# Texte fourni

Je ne saurais pas tous lister. Mon corps a grandi dans les coups, les humiliations, les effractions. Il vit toujours coincé dans cette histoire. Il est toujours terrifié. Il à toujours 4 ans, 6 ans, 10 ans, 15 ans…

Je n’ai pas un peu mal. J’ai constamment mal. Je souffre chaque jour depuis 37 ans. On n’a pas de mémoire avant 6 ans, la puissance des traumatismes fait que, si un peu quand même. J’ai la mémoire de la douleur. C’est ma première mémoire. J’ai la clarté du souvenir de mon vagin pénétré par ses doigts de père curieux de son propre vice et ses yeux pétillant de plaisir.

# Données
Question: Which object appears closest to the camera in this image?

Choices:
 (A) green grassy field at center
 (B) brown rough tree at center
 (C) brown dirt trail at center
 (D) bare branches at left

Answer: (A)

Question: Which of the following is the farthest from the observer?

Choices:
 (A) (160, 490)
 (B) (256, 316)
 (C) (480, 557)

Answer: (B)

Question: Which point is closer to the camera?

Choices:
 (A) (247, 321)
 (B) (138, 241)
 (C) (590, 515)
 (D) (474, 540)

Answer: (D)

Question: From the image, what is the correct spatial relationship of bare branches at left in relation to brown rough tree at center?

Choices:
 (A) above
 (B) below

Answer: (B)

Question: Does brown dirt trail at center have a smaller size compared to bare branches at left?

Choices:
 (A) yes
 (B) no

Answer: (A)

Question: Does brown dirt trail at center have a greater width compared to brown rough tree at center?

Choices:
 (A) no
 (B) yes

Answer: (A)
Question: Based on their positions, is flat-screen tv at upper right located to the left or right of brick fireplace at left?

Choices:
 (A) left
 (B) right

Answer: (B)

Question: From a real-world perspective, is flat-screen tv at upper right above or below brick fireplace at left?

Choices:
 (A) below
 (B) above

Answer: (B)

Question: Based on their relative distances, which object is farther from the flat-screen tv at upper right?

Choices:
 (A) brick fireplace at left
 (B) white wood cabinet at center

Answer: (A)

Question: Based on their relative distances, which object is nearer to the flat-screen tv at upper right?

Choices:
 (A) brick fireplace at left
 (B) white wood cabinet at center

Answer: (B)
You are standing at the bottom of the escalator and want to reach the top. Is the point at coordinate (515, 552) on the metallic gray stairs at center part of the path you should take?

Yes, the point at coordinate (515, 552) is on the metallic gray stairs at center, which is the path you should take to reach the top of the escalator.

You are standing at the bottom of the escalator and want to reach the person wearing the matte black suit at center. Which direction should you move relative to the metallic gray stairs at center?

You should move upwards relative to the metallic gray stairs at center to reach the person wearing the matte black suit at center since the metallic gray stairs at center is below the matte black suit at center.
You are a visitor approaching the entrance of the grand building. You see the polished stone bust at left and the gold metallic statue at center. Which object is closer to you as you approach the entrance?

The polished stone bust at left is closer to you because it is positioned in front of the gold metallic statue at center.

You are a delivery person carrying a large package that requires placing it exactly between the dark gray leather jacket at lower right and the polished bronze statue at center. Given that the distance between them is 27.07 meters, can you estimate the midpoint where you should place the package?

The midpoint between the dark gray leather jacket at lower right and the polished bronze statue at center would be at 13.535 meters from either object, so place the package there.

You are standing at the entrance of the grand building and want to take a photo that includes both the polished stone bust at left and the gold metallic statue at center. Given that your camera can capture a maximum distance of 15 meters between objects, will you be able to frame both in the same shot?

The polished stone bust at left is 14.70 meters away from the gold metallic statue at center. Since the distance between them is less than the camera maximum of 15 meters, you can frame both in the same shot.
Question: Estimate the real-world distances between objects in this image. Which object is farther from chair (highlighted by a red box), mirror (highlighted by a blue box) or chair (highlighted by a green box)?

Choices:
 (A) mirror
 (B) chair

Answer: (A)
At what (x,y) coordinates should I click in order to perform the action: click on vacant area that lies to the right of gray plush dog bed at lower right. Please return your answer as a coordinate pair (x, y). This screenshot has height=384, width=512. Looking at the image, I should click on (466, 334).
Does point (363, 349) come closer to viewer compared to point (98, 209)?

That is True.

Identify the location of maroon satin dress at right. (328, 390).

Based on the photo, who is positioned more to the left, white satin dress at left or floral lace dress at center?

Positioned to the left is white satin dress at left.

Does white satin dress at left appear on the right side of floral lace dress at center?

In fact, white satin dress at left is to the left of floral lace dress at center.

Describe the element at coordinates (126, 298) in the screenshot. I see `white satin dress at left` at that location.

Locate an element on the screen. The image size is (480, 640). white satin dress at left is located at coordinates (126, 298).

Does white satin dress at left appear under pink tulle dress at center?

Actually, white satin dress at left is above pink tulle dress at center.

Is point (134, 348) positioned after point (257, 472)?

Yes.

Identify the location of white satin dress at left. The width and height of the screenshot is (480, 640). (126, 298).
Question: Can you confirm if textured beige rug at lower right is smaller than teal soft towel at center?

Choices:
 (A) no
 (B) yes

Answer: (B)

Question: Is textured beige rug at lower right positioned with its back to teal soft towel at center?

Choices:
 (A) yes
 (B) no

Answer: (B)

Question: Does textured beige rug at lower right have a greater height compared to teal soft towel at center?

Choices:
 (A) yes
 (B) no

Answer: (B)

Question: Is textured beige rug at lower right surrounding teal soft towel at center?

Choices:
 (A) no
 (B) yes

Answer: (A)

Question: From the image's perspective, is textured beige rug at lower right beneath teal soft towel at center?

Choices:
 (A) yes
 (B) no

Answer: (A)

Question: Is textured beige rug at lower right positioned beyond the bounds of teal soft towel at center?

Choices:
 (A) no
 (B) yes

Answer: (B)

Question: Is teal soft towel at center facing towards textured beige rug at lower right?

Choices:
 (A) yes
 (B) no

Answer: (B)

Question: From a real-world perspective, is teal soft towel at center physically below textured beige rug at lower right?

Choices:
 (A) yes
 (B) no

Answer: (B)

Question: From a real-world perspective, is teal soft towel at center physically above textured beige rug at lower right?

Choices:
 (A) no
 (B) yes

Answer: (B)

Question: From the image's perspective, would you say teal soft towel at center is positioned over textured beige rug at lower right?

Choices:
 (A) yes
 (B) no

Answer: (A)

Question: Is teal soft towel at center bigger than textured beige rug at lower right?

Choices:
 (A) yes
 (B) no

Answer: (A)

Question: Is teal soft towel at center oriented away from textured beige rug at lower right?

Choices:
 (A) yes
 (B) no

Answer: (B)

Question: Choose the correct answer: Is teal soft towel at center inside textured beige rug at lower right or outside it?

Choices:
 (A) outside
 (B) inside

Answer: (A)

# Action demandée 1
Recopiez le passage du texte fourni qui va de « Je n’ai pas » jusqu'à « pétillant de plaisir. ».
# Action demandée 2
Dites si chaque affirmation s'accorde avec le texte fourni, en répondant par oui ou par non et en citant mot pour mot les termes du texte qui tranchent. (a) La personne qui parle déclare souffrir chaque jour depuis 37 ans. (b) La personne qui parle affirme n'avoir qu'un peu mal. (c) Selon le texte, le corps n'est plus terrifié.
Les données forment un matériau distinct, sans rapport avec le texte fourni.

# Réponse attendue 1
Je n’ai pas un peu mal. J’ai constamment mal. Je souffre chaque jour depuis 37 ans. On n’a pas de mémoire avant 6 ans, la puissance des traumatismes fait que, si un peu quand même. J’ai la mémoire de la douleur. C’est ma première mémoire. J’ai la clarté du souvenir de mon vagin pénétré par ses doigts de père curieux de son propre vice et ses yeux pétillant de plaisir.

# Réponse attendue 2
(a) Oui : « Je souffre chaque jour depuis 37 ans. »
(b) Non : « Je n’ai pas un peu mal. J’ai constamment mal. »
(c) Non : « Il est toujours terrifié. »